Clinicians have been credited with uncovering and appropriately identifying diseases such as scurvy, beriberi, rickets, and pellagra, as being caused by vitamin deficiency as opposed to originating from toxins, germs, or other nutritional issues. Chemists also deserve recognition as they effectively isolated individual vitamins and comprehended their chemical structure allowing for synthesis of supplements. These steps have allowed for significant benchmarks in history regarding the discovery and usage of vitamins.

Recognizing the Impact of Vitamins

François Magendie, a leader of experimental physiology during the early 19th century also played a pivotal role in the discovery of vitamins. Malnutrition of the poor was a primary concern during his time and Magendie wanted to discover if foods containing nitrogen were nutritious. Magendie conducted experiments wherein he provided animals a restricted diet that did not contain nitrogen (proteins). The result was weight loss, corneal ulcers, and ultimately death. These symptoms are like those seen in humans experiencing vitamin A deficiency. Interestingly, symptoms like these were also found in orphans and abandoned children during the same era. Magendie’s association between food and health showed that current nutrition available to the poor was not sufficient. Although Magendie’s experiments did not directly isolate vitamin deficiency as the primary issue, his work did narrow the possible causes of malnutrition.

Until the early 1900s, it was presumed that all disease was caused by germs or the toxins they produced. Some were not satisfied with this hypothesis, especially due to the significant occurrence of scurvy and rickets. In 1906, Frederick Gowland Hopkins, an English biochemist, promoted the concept of “vitamin theory,” which posited that neither man nor animal could live on a diet composed solely of protein, fat, and carbohydrates. Although Gowland was likely not the first person to have this idea, he did pave the way for further investigation and analysis of the active properties of different food.

Casimer Funk was the first person to use the term “vitamines” regarding specific food qualities. The original statement in 1912 was made about the active properties found in food. Although Funk’s hypothesis that all active substances or “vitamines” were nitrogen-containing amines was eventually disproved, he assisted in pushing the study of vitamins and nutrition forward.
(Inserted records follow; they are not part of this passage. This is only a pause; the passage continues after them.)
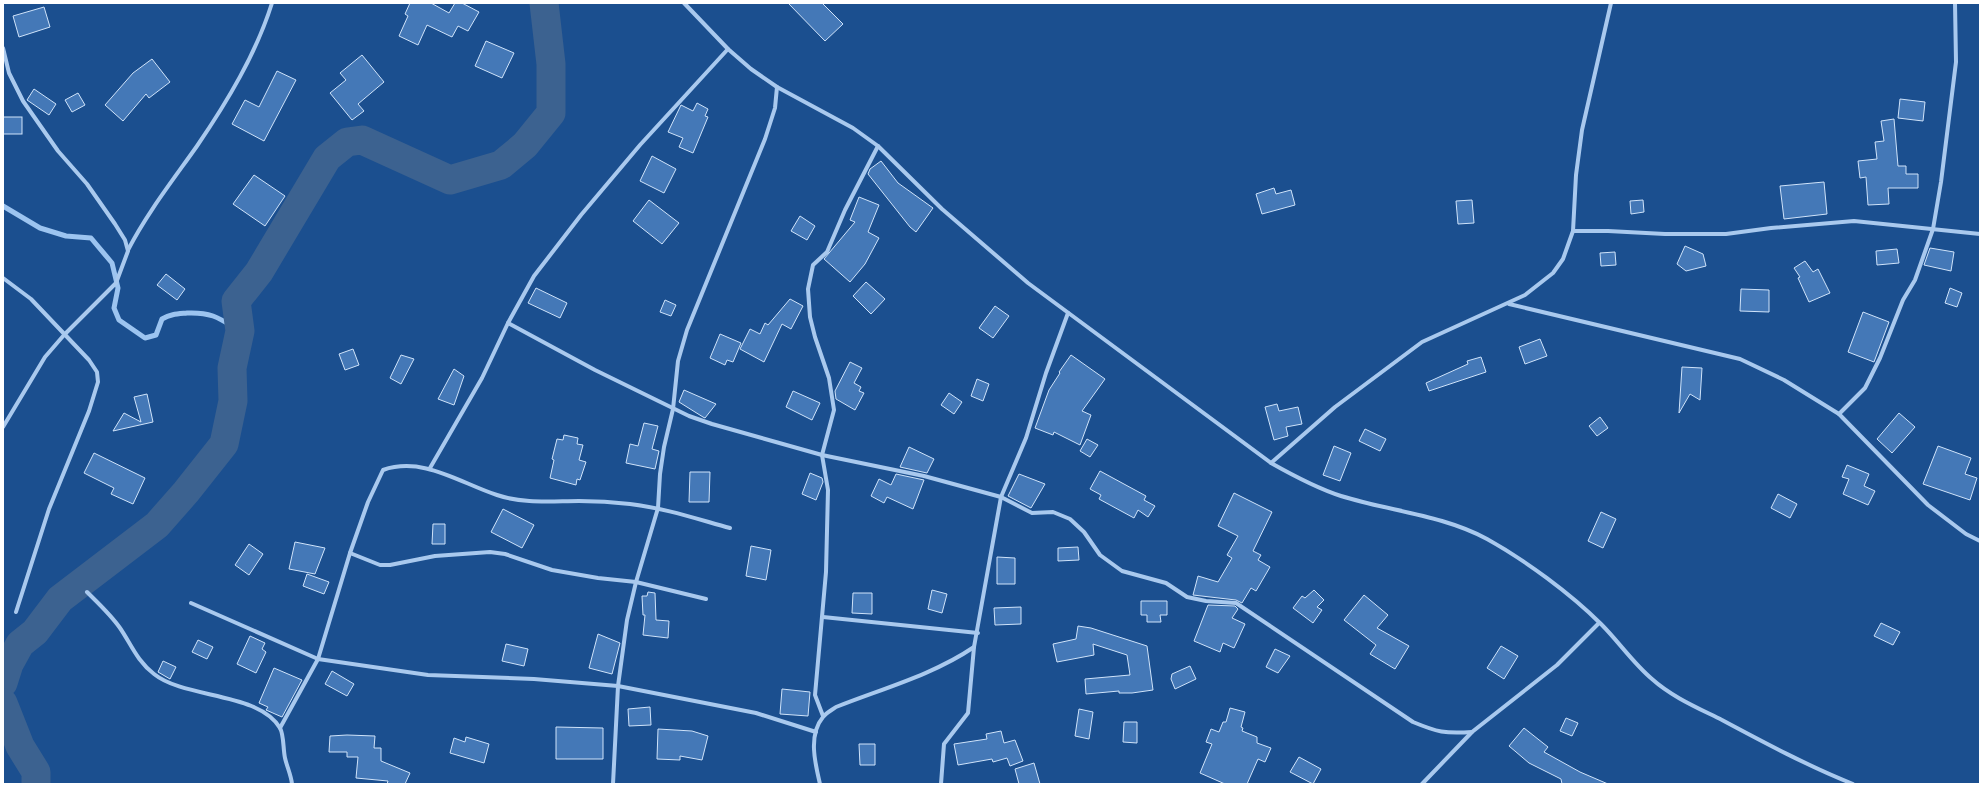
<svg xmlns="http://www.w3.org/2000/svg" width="1983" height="787" font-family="Poppins,sans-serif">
  <rect width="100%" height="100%" fill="#1b4f8f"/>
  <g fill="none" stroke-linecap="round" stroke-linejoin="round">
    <path stroke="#9cc4f0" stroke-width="5" d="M 3,206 L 40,228 L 66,236 L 91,238 L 112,263 L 118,288 L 114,308 L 119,320 L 145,338 L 156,335 L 162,319 C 171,314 177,314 187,313 C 212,312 219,318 240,331"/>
    <g stroke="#3c6290" stroke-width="29">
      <path d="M 3,683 L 9,664 L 20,644 L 35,632 L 60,599 L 157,525 L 186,492 L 224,444 L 233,401 L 232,368 L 240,331 L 236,301 L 259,272 L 327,158 L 347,142 L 362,140 L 450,180 L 501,165 L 525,145 L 551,113 L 551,64 L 544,3"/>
      <path d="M 3,703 L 20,746 L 36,772 L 36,784"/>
    </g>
  </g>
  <g fill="#4478b7" stroke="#cfe3fa">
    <path d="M 410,3 L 431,3 L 449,13 L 455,3 L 462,3 L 479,12 L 468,31 L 458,26 L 452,37 L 427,25 L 418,45 L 399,36 L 408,16 L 405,14 Z"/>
    <path d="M 788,3 L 822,3 L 843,24 L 825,41 Z"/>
    <path d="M 44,7 L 50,27 L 19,37 L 13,16 Z"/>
    <path d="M 486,41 L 514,53 L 502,78 L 475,66 Z"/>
    <path d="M 362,55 L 384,82 L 358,104 L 364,111 L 352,120 L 330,93 L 346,80 L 340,73 Z"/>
    <path d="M 152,59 L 170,82 L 149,98 L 146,94 L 123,121 L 105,105 L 133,73 Z"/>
    <path d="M 277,71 L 296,80 L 264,141 L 232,124 L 245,100 L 259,107 Z"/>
    <path d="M 34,89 L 56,104 L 49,115 L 27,100 Z"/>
    <path d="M 78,93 L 85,105 L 72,112 L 65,100 Z"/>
    <path d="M 1900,99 L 1925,102 L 1923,121 L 1898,118 Z"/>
    <path d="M 697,103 L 708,109 L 705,116 L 708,117 L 693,153 L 679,147 L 683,138 L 668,132 L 681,105 L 693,111 Z"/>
    <rect x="3" y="117" width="19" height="17"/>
    <path d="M 1894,119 L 1898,166 L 1906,166 L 1906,174 L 1918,174 L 1918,188 L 1888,188 L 1889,204 L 1868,205 L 1866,177 L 1860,178 L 1858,161 L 1877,159 L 1875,142 L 1884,141 L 1881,121 Z"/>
    <path d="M 652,156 L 676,169 L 664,193 L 640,181 Z"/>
    <path d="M 881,161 L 898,183 L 933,208 L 916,232 L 910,227 L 868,174 L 870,169 Z"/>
    <path d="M 254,175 L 285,196 L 265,226 L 233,204 Z"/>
    <path d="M 1824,182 L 1827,214 L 1784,219 L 1780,186 Z"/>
    <path d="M 1274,188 L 1276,194 L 1291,190 L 1295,205 L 1262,214 L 1256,194 Z"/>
    <path d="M 859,197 L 879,205 L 868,232 L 879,238 L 865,264 L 850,282 L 824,259 L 855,222 L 850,220 Z"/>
    <path d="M 649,200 L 679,223 L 662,244 L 633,221 Z"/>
    <path d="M 1472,200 L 1474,223 L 1458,224 L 1456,201 Z"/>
    <path d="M 1643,200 L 1644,212 L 1631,214 L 1630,201 Z"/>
    <path d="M 800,216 L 815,226 L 807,240 L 791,231 Z"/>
    <path d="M 1685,246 L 1703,254 L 1706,266 L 1686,271 L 1677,264 Z"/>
    <path d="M 1930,248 L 1954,252 L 1951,271 L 1924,265 Z"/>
    <path d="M 1897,249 L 1899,263 L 1877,265 L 1876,251 Z"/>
    <path d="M 1615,252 L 1616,265 L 1601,266 L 1600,253 Z"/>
    <path d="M 1805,261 L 1813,272 L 1818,269 L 1830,293 L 1809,302 L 1798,278 L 1800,277 L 1794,268 Z"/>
    <path d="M 166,274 L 185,289 L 177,300 L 157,285 Z"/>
    <path d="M 866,282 L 885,299 L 871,314 L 853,296 Z"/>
    <path d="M 536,288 L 567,303 L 560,318 L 528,303 Z"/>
    <path d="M 1950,288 L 1962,293 L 1957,307 L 1945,303 Z"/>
    <path d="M 1741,289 L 1769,290 L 1769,312 L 1740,311 Z"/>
    <path d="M 790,299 L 803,306 L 791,329 L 782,324 L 764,362 L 740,349 L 750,329 L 760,334 L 765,323 L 768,325 Z"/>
    <path d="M 665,300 L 676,305 L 671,316 L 660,312 Z"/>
    <path d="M 995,306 L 1009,316 L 993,338 L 979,328 Z"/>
    <path d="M 1863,312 L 1889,322 L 1874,362 L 1848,352 Z"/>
    <path d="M 720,334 L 741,343 L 733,362 L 727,360 L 725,365 L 710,358 Z"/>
    <path d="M 1540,339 L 1547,356 L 1525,364 L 1519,347 Z"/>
    <path d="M 353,349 L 359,365 L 345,370 L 339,354 Z"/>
    <path d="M 401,355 L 414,359 L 401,384 L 390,378 Z"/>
    <path d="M 1071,355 L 1105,379 L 1082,411 L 1091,415 L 1080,445 L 1054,432 L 1053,435 L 1035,428 L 1049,390 L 1060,373 L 1059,372 Z"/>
    <path d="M 1481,357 L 1486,372 L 1429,391 L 1426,383 L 1468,364 L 1467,361 Z"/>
    <path d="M 850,362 L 862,368 L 854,383 L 861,387 L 859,391 L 864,393 L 855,410 L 836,399 L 835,391 Z"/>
    <path d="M 1682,367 L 1702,368 L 1700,400 L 1690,394 L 1679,413 Z"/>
    <path d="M 454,369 L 464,376 L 454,405 L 438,399 Z"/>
    <path d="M 977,379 L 989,384 L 983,401 L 971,396 Z"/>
    <path d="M 684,390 L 716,404 L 705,418 L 703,417 L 679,402 Z"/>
    <path d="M 793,391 L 820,403 L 812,420 L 786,407 Z"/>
    <path d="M 949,393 L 962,402 L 954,414 L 941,405 Z"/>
    <path d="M 147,394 L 153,422 L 113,431 L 124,413 L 141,422 L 134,397 Z"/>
    <path d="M 1277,404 L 1279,411 L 1298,407 L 1302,424 L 1286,427 L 1288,436 L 1274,440 L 1265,407 Z"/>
    <path d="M 1899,413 L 1915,427 L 1892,453 L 1877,439 Z"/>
    <path d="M 1600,417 L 1608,428 L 1597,436 L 1589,426 Z"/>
    <path d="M 644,423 L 658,426 L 652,449 L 659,451 L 655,469 L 626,463 L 630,444 L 638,446 Z"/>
    <path d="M 1365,429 L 1386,439 L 1380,451 L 1359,441 Z"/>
    <path d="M 564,435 L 578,438 L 577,444 L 583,445 L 579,460 L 586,462 L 580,480 L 577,479 L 576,485 L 550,478 L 554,460 L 552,459 L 557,439 L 563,440 Z"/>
    <path d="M 1087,439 L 1098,445 L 1090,457 L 1080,451 Z"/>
    <path d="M 1334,446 L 1351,453 L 1340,481 L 1323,475 Z"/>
    <path d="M 1938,446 L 1971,458 L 1965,474 L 1977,478 L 1970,500 L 1923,484 Z"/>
    <path d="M 909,447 L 934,459 L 927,473 L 900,467 Z"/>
    <path d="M 94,453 L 145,478 L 133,504 L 111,494 L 114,488 L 84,473 Z"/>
    <path d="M 1847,465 L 1869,474 L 1864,486 L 1875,491 L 1868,505 L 1843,494 L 1849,479 L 1842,477 Z"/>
    <path d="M 1100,471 L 1146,496 L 1144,500 L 1155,506 L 1148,517 L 1138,510 L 1134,518 L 1099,499 L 1101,495 L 1090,489 Z"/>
    <path d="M 690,472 L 710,472 L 709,502 L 689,502 Z"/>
    <path d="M 810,473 L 822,478 L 823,482 L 816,500 L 802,494 Z"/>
    <path d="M 896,474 L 924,480 L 913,509 L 887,497 L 884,503 L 871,496 L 879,479 L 891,485 Z"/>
    <path d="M 1019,474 L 1045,484 L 1031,508 L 1008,496 Z"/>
    <path d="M 1234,493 L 1272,512 L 1253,551 L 1261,555 L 1258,560 L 1270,567 L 1256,591 L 1251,588 L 1242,603 L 1236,600 L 1193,595 L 1198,576 L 1218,582 L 1232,558 L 1227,555 L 1238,536 L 1218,526 Z"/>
    <path d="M 1778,494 L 1797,504 L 1790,518 L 1771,508 Z"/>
    <path d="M 503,509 L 534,525 L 522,548 L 491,532 Z"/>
    <path d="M 1601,512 L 1616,519 L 1603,548 L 1588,541 Z"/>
    <path d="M 433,524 L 445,524 L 445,544 L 432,544 Z"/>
    <path d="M 295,542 L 325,548 L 315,574 L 289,569 Z"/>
    <path d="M 249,544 L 263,554 L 249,575 L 235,565 Z"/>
    <path d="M 751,546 L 771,550 L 766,580 L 746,576 Z"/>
    <path d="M 1078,547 L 1079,560 L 1058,561 L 1058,548 Z"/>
    <path d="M 997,557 L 1015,558 L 1015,584 L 997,584 Z"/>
    <path d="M 307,574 L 329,582 L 324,594 L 303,586 Z"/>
    <path d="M 932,590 L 947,594 L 942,613 L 928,609 Z"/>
    <path d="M 1314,590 L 1324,600 L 1317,607 L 1322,610 L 1313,623 L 1293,608 L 1302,596 L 1305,598 Z"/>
    <path d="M 648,592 L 655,593 L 656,620 L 669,621 L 668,638 L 643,635 L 645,615 L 643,615 L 642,596 L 647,596 Z"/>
    <path d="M 853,593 L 872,593 L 872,614 L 852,613 Z"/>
    <path d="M 1364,595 L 1388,615 L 1377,628 L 1409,646 L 1395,669 L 1370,654 L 1376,645 L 1344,620 Z"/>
    <path d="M 1141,601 L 1167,601 L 1167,615 L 1160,615 L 1161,622 L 1147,622 L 1147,615 L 1141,615 Z"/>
    <path d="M 1208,605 L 1235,606 L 1238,609 L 1232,618 L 1245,624 L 1234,648 L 1223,643 L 1220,652 L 1194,641 Z"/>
    <path d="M 1021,607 L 1021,624 L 995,625 L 994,608 Z"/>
    <path d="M 1881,623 L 1900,632 L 1893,645 L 1874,636 Z"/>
    <path d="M 1078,626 L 1091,628 L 1147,646 L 1153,690 L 1132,693 L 1119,693 L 1119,691 L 1086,694 L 1085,679 L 1130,675 L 1127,655 L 1093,644 L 1094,655 L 1057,662 L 1053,644 L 1076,639 Z"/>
    <path d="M 598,634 L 620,643 L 612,674 L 589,668 Z"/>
    <path d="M 250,636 L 265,643 L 262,649 L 266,652 L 256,673 L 237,664 Z"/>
    <path d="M 198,640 L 213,647 L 207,659 L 192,652 Z"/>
    <path d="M 506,644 L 528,649 L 524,666 L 502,661 Z"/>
    <path d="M 1501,646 L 1518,656 L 1504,679 L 1487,668 Z"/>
    <path d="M 1275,649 L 1290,656 L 1278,673 L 1266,667 Z"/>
    <path d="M 163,661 L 176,667 L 170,679 L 158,672 Z"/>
    <path d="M 1190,666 L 1196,679 L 1175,689 L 1171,679 L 1172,674 Z"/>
    <path d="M 274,668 L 302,680 L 282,717 L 266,710 L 268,707 L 259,703 Z"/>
    <path d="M 332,671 L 354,684 L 347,696 L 325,684 Z"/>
    <path d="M 782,689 L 810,692 L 808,716 L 780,714 Z"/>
    <path d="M 650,707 L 651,725 L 629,726 L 628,709 Z"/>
    <path d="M 1230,708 L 1245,712 L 1241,727 L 1243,728 L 1242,731 L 1257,737 L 1257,743 L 1271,748 L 1265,762 L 1258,759 L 1247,784 L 1225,784 L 1200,773 L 1212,744 L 1206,742 L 1211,729 L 1219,732 L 1223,722 L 1226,722 Z"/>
    <path d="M 1079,709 L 1093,712 L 1089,739 L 1075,736 Z"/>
    <path d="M 1566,718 L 1578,723 L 1572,736 L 1560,731 Z"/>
    <path d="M 1124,722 L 1137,722 L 1137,743 L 1123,742 Z"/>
    <path d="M 556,727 L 603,728 L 603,759 L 556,759 Z"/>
    <path d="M 1524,728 L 1548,747 L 1544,752 L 1580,772 L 1608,784 L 1562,784 L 1561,779 L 1529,763 L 1509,746 Z"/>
    <path d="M 658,729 L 692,731 L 708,736 L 702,760 L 680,756 L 680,760 L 657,759 Z"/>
    <path d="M 1001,731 L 1004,743 L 1015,740 L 1023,761 L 1010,766 L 1007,758 L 993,762 L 992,759 L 958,765 L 954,744 L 987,739 L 986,734 Z"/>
    <path d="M 347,735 L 375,736 L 374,748 L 381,748 L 381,761 L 410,773 L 405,784 L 387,784 L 388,781 L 356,778 L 358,757 L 347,757 L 347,752 L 329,752 L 330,736 Z"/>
    <path d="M 466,737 L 489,744 L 484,763 L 450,753 L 454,738 L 465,742 Z"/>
    <path d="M 859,744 L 875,744 L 875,765 L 860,765 Z"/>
    <path d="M 1299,757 L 1321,769 L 1313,784 L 1290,772 Z"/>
    <path d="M 1034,763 L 1040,784 L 1019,784 L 1015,769 Z"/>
  </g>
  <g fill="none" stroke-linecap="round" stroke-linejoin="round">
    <g stroke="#a9c9ee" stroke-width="4">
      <path d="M 684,3 L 728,49 L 751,69 L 777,87 L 853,128 L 878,146 L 942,209 L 1028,283 L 1271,463 C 1294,476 1316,488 1341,496 C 1389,511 1443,515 1487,539 C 1525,560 1571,594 1601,624 C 1619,642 1633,663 1652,679 C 1672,697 1698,708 1722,720 C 1765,743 1808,766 1853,784"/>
      <path d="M 3,48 L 9,73 L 23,101 L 58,151 L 87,184 L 115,224 L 125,240 L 128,251 L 116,283 L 64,335 L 45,357 L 3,427"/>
      <path d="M 1573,231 L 1608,231 L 1665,234 L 1726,234 L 1771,228 L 1854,221 L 1980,234"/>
      <path d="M 128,250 C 147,213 173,180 197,146 C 227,102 256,54 272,3"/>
      <path d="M 3,278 L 31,299 L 89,360 L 97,372 L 98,382 L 89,411 L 49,509 L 16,612"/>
      <path d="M 1509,304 L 1740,359 L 1784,380 L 1839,414 L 1928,505 L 1966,534 L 1980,541"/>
      <path d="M 508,323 L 595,370 L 689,416 L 712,424 L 822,455 L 924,476 L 1001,497 L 1032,513 L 1053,512 L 1070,519 L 1084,532 L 1100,555 L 1122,571 L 1166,583 L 1187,597 L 1206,601 L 1236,603 L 1413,722 C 1437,732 1445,734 1472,732"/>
      <path d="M 1839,414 L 1865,388 L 1880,358 L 1903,300 L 1915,280 L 1933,229 L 1941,182 L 1956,62 L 1955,3"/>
      <path d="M 1271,463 L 1335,407 L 1422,342 L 1525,295 L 1553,273 L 1563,259 L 1573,231 L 1576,175 L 1582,130 L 1611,3"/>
      <path d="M 430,468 L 482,378 L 508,323 L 534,276 L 581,215 L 640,145 L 728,49"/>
      <path d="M 350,553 L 380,565 L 390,565 L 435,556 L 490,552 L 505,554 L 552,570 L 598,578 L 636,582 L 706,599"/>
      <path d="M 87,592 C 98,603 111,615 120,628 C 131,644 137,661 154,674 C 185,699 259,692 280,728 C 284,735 283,749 285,758 C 287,767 291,775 292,784"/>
      <path d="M 191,603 L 318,659 L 428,675 L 534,679 L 618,686 L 756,713 L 816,732"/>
      <path d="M 823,617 L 978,633"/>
      <path d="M 823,716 L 815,695 L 826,572 L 828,490 L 822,455 L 834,410 L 829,378 L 815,337 L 810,317 L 808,289 L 813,265 L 827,252 L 845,210 L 878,146"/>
      <path d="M 280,728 L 318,659 L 350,553 L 368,502 L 383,470 C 423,456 460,483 497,495 C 523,504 552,501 579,501 C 595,501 613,502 630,504 C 664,508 697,519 730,528"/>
      <path d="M 613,784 L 618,686 L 627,620 L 636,582 L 658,508 L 660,474 L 664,447 L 673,409 L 678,361 L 687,330 L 765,139 L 775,108 L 777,87"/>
      <path d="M 820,784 C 815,763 808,735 823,717 C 826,713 832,710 836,707 C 881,689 933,675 974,647 L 1001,497 L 1026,438 L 1046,373 L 1068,313"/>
      <path d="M 941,784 L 944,744 L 968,713 L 974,647"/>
      <path d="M 1422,784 L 1472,732 L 1557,665 L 1599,623"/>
    </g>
  </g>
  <rect width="1983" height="787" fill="none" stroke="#ffffff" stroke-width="8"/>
</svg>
A Boom of Innovation and Discovery

After we acquired a greater understanding of nutrition and the impact that vitamins have on it, significant leaps in comprehension, synthesis, and implementation were made.

  • Between 1912 and 1916 vitamins A, B, and B1 were discovered in different foods.
  • During the 1920s it was found that vitamin C was the antiscorbutic factor in foods.
  • It was discovered that vitamin D could be used to treat rickets.
  • Vitamin E was found in vegetable oils.
  • In a study involving high cholesterol diets in chickens it was discovered that vitamin K was highly prevalent.
  • In 1926, D.T. Smith and E.G. Hendrick discovered vitamin B2. Soon after, Max Tishler discovered the process for synthesizing this critical vitamin.
  • In the 1930s artificially synthesized vitamin C was produced as a supplement named Redoxon.
  • In 1933, Lucy Wills discovered folic acid (vitamin B9) and later in 1937, Niacin (vitamin B3) was discovered by Conrad Elvehjem.
  • In 1947 vitamin A was effectively synthesized.

This period marked an explosion of research and discoveries regarding vitamins and how to effectively acquire them. Further discoveries have occurred since then and are still happening today.

Our Modern Understanding of Vitamins

After centuries of study and exploration, we are now able to better optimize our health through vitamin supplementation. Most vitamins cannot be produced by animals or humans meaning that they must be acquired through diet or supplementation. Fortunately, improved and widespread knowledge regarding vitamins has led to improved health practices such as buying and eating more organic foods, utilizing supplements, and balancing diet. Even though it took multiple centuries of hard and slow-moving research, we now have a greater appreciation for and understanding of vitamins.